It is well established that when selecting from a pool of potentially redundant employees, employers are required to use objective selection criteria. How far does that objectivity extend when selecting for a newly created role?

The EAT considered this after an employer made four senior managers redundant and combined the roles into a new head of department position. The claimant was informed that his role was at risk and that he, along with his colleagues, was welcome to apply for the new role.

The claimant applied but was unsuccessful. He was interviewed and scored using ten competencies that his employer regularly used in the annual assessment process: creativity, challenge, speed, strategic focus, simplicity, self-control/empowerment, customer focus, crisis awareness, continuous innovation and teamwork/leadership. The internal candidate who was appointed to the head of department position was heavily involved in the next stage of the reorganisation which saw the creation of several new roles.

One of the roles, which the claimant felt he was ideally suited for because it strongly resembled his old job, was that of Business Region Team Leader. He and another internal candidate were interviewed for the role, using the same scoring criteria, but neither was successful. The claimant was dismissed and an external candidate was appointed.

The claimant brought a claim for unfair dismissal, alleging that the failure to appoint him to a role for which he was so obviously qualified was "engineered" so that an external candidate known to management could be appointed.

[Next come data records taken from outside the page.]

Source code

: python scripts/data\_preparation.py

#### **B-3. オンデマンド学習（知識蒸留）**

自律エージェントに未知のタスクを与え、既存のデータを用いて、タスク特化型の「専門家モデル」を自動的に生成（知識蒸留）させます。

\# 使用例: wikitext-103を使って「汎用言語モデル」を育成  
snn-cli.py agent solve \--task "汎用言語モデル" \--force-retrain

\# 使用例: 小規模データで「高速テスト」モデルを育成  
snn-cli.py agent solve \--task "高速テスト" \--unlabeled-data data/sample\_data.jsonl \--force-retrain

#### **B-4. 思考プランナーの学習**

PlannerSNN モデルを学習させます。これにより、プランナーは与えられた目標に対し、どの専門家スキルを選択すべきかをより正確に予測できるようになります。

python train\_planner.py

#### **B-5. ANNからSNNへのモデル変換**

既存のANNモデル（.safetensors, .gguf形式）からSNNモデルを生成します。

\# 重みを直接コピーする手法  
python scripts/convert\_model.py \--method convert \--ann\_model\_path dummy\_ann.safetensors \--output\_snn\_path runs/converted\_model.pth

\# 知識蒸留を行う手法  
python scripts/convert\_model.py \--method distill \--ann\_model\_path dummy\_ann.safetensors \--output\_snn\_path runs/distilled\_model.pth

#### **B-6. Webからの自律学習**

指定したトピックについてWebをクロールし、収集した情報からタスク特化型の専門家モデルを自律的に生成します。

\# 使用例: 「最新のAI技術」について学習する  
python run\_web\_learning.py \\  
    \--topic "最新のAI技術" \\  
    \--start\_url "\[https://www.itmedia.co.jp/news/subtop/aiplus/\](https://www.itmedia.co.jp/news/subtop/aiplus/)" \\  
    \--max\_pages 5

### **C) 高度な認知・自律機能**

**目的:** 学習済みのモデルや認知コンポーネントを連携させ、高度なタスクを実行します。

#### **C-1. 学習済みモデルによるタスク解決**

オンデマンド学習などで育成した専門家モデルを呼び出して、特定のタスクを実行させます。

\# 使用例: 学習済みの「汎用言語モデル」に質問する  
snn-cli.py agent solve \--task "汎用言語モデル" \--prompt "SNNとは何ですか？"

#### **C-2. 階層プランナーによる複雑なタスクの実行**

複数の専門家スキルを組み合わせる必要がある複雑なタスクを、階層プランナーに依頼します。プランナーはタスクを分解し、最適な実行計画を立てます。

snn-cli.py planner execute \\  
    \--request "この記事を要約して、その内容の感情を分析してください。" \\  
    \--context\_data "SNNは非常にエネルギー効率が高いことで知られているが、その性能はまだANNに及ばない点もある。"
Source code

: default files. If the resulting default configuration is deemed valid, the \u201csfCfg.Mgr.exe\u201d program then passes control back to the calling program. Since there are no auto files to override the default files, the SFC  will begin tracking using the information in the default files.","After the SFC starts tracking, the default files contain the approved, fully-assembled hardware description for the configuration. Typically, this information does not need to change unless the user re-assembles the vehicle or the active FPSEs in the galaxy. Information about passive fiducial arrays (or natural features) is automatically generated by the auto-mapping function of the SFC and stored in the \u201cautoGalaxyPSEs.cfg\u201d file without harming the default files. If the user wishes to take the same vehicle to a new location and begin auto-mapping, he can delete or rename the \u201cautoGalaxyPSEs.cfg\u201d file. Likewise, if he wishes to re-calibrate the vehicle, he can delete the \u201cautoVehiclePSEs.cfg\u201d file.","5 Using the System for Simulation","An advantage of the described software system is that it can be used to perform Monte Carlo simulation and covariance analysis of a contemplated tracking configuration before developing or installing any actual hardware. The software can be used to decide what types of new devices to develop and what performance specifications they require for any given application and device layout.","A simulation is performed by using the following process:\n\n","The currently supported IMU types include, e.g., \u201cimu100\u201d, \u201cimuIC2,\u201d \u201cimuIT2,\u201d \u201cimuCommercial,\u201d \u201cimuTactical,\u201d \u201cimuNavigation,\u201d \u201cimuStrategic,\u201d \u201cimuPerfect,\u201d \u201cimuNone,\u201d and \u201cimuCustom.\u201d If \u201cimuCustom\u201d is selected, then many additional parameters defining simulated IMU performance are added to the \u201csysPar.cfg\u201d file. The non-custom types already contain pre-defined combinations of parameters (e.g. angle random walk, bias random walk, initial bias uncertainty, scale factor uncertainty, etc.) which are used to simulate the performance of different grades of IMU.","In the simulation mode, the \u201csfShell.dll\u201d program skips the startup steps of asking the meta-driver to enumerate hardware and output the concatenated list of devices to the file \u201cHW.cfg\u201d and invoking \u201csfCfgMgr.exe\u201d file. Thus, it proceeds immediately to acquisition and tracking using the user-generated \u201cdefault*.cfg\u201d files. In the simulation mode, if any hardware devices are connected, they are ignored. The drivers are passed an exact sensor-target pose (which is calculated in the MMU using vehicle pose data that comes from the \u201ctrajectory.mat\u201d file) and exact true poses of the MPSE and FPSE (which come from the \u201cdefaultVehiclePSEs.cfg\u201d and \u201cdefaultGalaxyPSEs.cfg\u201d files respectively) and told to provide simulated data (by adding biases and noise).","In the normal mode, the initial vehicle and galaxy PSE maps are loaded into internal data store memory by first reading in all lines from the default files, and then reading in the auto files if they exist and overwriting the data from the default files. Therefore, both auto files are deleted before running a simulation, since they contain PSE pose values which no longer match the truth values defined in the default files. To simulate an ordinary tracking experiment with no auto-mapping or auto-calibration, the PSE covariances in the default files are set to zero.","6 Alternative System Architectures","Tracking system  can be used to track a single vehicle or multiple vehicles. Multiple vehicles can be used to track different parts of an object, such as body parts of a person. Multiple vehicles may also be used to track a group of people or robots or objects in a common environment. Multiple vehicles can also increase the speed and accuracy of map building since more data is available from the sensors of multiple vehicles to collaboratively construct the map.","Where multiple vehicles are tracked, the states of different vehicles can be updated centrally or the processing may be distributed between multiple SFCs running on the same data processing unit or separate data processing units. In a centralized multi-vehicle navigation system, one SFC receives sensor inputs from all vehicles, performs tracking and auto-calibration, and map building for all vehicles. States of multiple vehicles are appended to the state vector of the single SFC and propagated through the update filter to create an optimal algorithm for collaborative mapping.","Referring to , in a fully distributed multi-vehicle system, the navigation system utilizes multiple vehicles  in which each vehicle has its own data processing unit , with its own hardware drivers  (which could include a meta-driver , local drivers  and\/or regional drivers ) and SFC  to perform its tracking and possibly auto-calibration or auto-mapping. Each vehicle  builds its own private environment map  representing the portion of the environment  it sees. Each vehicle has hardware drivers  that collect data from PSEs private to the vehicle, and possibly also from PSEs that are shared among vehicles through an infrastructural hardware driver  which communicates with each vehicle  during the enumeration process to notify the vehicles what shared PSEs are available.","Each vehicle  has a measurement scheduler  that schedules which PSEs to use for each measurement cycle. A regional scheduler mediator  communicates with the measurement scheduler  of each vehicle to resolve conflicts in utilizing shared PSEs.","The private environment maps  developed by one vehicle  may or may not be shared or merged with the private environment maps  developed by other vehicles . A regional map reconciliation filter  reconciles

An employment tribunal found the dismissal was unfair on the basis of the consultation process and that the employer's approach to alternative employment was flawed. The employer appealed to the EAT, which upheld the appeal.

In relation to consultation, the tribunal had been critical of the fact that the claimant was informed that a reorganisation would take place and found that this constituted 'informing rather than consulting'. However, the EAT could find nothing wrong with giving information at the first stage of consultation. The tribunal had also criticised the employer for failing to tell the claimant what the selection criteria were for the new head of department job in advance of the interview. The tribunal did not explain how this affected the fairness of the dismissal, and the EAT could not see that it had.

The tribunal had been critical of the fact that the claimant had not been told at the outset what would happen if he did not get the head of department job. The EAT did not consider this necessary, it was sufficient for the claimant to receive information in stages.

The EAT also found that the Tribunal had been wrong in its approach to alternative employment, and differentiated between selecting for redundancy (which must be objective) and the selection for an alternative role. Whilst a Tribunal will want to consider how far an interview process is objective, there is no obligation on an employer to use objective criteria in the context of an interview for alternative employment.